Summary
Set in London, England, Black Mirror: “The National Anthem” (season 1, episode 1) opens with the series title cracking, as if the glass TV screen has broken. The protagonist, British prime minister Michael Callow (played by Rory Kinnear), is asleep next to his wife, Jane (Anna Wilson-Jones).
The phone rings, waking them both. He switches on a light and speaks to someone on the other end. When he hangs up, he says that the call was about Princess Susannah, Duchess of Beaumont (Lydia Wilson). Jane asks if she is alright; he says he doesn’t know.
Callow sits in his dressing gown on the ground floor of the prime minister’s residence, No. 10 Downing Street. Blue pre-dawn light comes in from the windows. Surrounded by three staff and the home secretary, Callow watches footage of Susannah crying. She is bound in a room. She says, “Please don’t kill me.” The kidnapper speaks through an electronic medium to disguise his voice. He tells her to read a statement. She sobs as she says that her life depends on the prime minister doing exactly as instructed. If not, by 4 p.m. that afternoon, she will be executed.
An advisor pauses the video to explain that they are certain it is a genuine video of the princess. Her car was “intercepted” at midnight while she was returning from the wedding of a college friend. Her security detail, two PPOs (police protection orders), were found unconscious. Another aide explains that they were taken out with a heavy sedative shot into them at close range. The men are still unconscious.
Callow angrily demands to know what the kidnapper wants. His aides’ faces are grave. Home Secretary Alex Cairns (Lindsay Duncan) warns that what the princess says next “concerns you directly.” The video resumes. The princess says that the prime minister must appear live at 4 p.m. on all British networks to have “full un-simulated sexual intercourse with a pig.” Crying, she says, “I don’t understand.” An aide pauses the video to say the video ends with full technical specifications for the broadcast.
The prime minister grins and asks why they are doing it; he believes it must be a joke. An aide says it’s real. He confirms that she said “sex with a pig.” The aides confirm this to be the case. Callow is incredulous. In his posh accent, he says, “I’m not fucking a pig. Page one, that’s not happening.”

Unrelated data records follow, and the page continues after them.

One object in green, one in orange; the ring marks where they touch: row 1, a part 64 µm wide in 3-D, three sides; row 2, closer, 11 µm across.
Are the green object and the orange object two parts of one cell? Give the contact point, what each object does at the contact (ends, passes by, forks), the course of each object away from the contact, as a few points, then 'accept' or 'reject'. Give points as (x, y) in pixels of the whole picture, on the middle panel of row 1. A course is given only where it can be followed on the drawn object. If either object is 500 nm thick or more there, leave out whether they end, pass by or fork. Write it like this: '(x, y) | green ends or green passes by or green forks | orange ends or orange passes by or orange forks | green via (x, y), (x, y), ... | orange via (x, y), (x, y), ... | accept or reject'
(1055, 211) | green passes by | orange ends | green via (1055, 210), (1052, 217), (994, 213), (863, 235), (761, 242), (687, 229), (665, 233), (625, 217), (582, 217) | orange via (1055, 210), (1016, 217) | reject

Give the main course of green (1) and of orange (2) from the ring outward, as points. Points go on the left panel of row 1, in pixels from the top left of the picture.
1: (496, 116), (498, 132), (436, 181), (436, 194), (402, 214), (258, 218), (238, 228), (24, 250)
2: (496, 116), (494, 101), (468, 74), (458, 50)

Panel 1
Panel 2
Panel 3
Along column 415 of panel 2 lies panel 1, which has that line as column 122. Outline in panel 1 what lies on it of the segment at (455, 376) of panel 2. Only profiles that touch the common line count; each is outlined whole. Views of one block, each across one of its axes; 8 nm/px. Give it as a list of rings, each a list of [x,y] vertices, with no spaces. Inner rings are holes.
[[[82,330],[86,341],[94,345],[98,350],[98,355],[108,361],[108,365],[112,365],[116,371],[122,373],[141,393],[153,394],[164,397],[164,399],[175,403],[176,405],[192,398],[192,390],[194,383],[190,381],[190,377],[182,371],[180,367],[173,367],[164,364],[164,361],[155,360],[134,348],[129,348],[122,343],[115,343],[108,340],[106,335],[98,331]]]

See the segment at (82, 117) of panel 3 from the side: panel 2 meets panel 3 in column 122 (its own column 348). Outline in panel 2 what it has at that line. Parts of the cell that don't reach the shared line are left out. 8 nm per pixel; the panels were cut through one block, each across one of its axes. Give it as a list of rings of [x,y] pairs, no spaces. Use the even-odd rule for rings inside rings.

After a pause in which his aides are silent, Callow looks around the room for reactions. Hanging their heads, his aides say of course, and shake their heads, though they are not particularly convincing. The older male aide, Julian Hereford, says there is no channel of communication with the kidnapper.
Callow stands up and says they will focus on locating the princess. He tells the staff to keep the details only to the room. He says to put a bright red D-notice on it. They gravely inform him that the video is already on YouTube, uploaded from an encrypted IP address. It has already been downloaded, duplicated, and spread.
They say that as soon as they take the video down, another pops up. So far the media hasn’t published anything about it because of the D notice (DSMA-Notice) they’ve put on it, but the video is trending on Twitter. Callow asks what their play is. Julian says, “This is virgin territory, prime minister. There is no playbook.” A title card reads: End of Part One.
Analysis
Part One of “The National Anthem” introduces the inciting incident of the inaugural Black Mirror episode while establishing several major themes: coercion, humiliation, voyeurism, government incompetence, and the dark side of technological innovation.
After being woken at dawn, British Prime Minister Michael Callow, the episode’s protagonist, learns that an anonymous kidnapper wants him to have sexual intercourse with a pig on live television. In an instance of situational irony, the demand varies from routine kidnapping plots by seeming to give no benefit to the captor other than seeing the United Kingdom’s leader humiliated.
With this nightmarish premise, Brooker sets the tone not just for the standalone episode but for the Black Mirror series as a whole. Up to the point at which Princess Susannah reads out the demand, the mood of the episode is straightforwardly dramatic; with the preposterous request, the viewer’s and Callow’s expectations are thoroughly undermined, bringing in a pronounced element of black humor.
The major themes of government incompetence and the dark side of technological innovation emerge as Callow orders his staff to keep the story a secret with a D-notice, a government notice that advises media not to report on stories out of concern for national security or the safety of those involved. However, Callow’s government’s efforts have already been thwarted: because the kidnapper uploaded the ransom video to YouTube, members of the public have already downloaded their own copies and proliferated them online via Twitter. Despite having the British government and its intelligence agencies at his disposal, Callow is powerless to curb the spread of scandalous story. In this way, the kidnapper exposes the UK government’s inability to exercise power over the digital world in the way they have with traditional media outlets.
In a comic moment that foreshadows the episode’s grim climax, Callow’s claim that there is no way he is having sex with a pig is met with silence from his aides before they half-heartedly agree. Having already tried every trick they can think of, the prime minister’s staff are left without a strategy, and have already resigned themselves to the fact Callow may have to go through with it.